Durability - while the duration of harm for a rail franchise would normally be expected to be over the whole duration of the Franchise (that is, six to eight years) a closer examination of the facts reveals that this is not necessarily the case. Firstly, as far as the London Victoria to Denmark Hill and the London Victoria to Peckham Rye flows are concerned, the Franchise will cease to operate these flows by May 2012 as part of the Thameslink redevelopment programme so the overlap will cease to exist. In addition, the London Midlands franchise will be retendered in six years and the Southeastern franchise in five years, so South Central overlaps with these franchises may cease to exist at that point. In addition, bus entry on routes where Govia would be able to charge higher prices due to lack of competition may be possible within the short term. The OFT therefore notes that the duration of harm could well vary for different flows and while in some cases duration of harm may point against exercising the discretion, in others, duration of harm will be limited, which may support the exercise of the 'de minimis' discretion.
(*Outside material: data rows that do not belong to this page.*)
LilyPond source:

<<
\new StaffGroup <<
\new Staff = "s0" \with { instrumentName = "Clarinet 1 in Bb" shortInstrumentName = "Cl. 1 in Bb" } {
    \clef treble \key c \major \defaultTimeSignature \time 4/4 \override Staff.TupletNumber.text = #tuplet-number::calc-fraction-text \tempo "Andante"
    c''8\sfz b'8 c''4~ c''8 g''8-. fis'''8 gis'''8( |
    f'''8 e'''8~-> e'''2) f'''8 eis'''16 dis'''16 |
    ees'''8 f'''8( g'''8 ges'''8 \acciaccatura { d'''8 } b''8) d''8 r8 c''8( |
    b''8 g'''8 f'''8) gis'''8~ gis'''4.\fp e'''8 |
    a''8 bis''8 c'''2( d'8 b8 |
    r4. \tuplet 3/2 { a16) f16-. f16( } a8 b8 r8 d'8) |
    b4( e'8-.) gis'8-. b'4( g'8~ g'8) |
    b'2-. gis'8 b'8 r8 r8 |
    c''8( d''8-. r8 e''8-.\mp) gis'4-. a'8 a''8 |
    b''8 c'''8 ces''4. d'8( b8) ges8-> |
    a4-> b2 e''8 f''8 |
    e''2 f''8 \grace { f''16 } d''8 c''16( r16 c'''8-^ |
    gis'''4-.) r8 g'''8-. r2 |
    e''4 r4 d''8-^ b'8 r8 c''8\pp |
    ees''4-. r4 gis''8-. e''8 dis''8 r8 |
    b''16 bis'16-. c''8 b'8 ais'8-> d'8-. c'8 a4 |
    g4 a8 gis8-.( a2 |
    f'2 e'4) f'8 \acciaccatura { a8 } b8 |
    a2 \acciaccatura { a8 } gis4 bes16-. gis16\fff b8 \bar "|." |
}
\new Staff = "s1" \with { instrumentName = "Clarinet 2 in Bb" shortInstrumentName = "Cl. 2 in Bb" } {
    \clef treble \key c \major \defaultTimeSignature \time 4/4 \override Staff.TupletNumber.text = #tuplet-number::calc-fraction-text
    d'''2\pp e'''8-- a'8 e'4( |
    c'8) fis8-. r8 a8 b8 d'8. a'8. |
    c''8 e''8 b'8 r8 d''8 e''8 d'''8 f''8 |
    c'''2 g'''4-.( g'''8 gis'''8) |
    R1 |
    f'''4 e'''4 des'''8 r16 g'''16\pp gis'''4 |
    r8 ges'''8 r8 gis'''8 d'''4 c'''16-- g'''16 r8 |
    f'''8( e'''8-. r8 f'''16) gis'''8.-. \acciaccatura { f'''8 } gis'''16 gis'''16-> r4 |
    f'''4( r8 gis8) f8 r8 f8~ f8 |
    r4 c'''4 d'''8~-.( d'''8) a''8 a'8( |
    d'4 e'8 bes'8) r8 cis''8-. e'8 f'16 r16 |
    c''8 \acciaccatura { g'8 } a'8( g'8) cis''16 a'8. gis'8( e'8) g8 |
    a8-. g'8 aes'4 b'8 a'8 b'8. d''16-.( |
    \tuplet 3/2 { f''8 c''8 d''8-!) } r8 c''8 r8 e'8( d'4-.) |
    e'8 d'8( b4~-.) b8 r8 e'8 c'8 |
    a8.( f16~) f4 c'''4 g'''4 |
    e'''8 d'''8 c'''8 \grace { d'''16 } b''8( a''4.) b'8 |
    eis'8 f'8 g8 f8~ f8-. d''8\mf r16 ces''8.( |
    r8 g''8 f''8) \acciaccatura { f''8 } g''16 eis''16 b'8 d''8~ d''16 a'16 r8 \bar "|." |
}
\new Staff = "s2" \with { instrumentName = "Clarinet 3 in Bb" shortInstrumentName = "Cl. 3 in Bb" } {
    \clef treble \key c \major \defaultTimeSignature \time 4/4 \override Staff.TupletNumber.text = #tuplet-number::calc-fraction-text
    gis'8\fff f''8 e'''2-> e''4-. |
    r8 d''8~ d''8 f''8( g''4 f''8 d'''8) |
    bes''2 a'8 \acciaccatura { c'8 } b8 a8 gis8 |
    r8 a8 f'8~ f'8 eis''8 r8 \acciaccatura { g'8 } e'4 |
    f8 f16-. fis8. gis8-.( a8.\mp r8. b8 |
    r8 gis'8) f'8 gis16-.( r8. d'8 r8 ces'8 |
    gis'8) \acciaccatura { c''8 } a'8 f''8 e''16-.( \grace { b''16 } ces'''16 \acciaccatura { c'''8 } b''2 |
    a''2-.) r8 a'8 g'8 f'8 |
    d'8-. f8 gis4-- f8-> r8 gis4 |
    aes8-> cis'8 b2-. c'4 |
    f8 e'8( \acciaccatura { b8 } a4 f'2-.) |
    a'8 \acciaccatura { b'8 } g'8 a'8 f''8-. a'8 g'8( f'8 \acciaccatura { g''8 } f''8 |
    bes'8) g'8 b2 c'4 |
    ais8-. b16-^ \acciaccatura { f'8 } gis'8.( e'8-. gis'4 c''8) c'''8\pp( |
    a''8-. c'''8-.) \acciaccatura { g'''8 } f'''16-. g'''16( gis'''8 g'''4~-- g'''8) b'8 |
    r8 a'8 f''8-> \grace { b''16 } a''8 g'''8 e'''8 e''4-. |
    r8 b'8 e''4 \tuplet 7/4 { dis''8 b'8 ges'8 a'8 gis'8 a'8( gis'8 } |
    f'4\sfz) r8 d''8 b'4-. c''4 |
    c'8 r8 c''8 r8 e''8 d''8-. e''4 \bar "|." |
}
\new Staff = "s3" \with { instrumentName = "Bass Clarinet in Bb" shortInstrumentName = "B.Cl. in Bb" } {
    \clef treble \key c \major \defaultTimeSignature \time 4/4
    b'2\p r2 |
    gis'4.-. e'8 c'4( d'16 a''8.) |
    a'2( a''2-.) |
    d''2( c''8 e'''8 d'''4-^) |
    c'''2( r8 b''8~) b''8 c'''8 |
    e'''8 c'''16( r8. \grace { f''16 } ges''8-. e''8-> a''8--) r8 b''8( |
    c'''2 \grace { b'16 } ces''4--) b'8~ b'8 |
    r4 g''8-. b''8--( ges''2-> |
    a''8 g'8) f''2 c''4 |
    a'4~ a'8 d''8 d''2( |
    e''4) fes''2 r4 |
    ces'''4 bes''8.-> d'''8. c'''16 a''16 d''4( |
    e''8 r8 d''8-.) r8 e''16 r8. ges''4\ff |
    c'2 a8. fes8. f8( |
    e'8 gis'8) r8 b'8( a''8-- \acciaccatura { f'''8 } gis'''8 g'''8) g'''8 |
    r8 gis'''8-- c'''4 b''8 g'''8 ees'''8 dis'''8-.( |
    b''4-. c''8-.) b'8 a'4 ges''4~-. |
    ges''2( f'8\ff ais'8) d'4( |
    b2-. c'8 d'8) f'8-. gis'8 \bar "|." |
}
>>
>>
Transaction rationale and value of deterrence - part of the purpose of any credible merger regime is not only to prohibit a certain class of anticompetitive mergers but to deter like transactions from being contemplated or pursued. In considering the rationale for acquiring the Franchise, the OFT discounted the notion that the acquisition of market power as a result of the problematic overlaps formed a part of Govia's rationale for its winning bid. The expected annual turnover of the Franchise clearly lies in the profit potential of operating the Franchise on an efficient fixed-term basis subject to various regulatory requirements and not in the exploitation of any lost competition on any one flow. In this context, the OFT believes that this case is particularly amenable to the application of the 'de minimis' exception because such a finding would not undermine deterrence by incentivising a similar acquisition whose motive is market power by merger.
Conclusion - overall, given the above, the OFT considers that the total impact of the merger on consumer welfare is likely to be limited, and that the costs associated with a Competition Commission inquiry are disproportionate to the prospect of benefits from such action. Accordingly, given that the OFT does not consider that undertakings in lieu are, in principle, clearly available, and taking into account all the relevant facts specific to rail franchise awards and this award in particular, the OFT exercises its discretion not to refer because the markets are of insufficient importance to warrant a reference.
DECISION
This merger will therefore not be referred to the Competition Commission pursuant to section 22(2)(a) of the Act.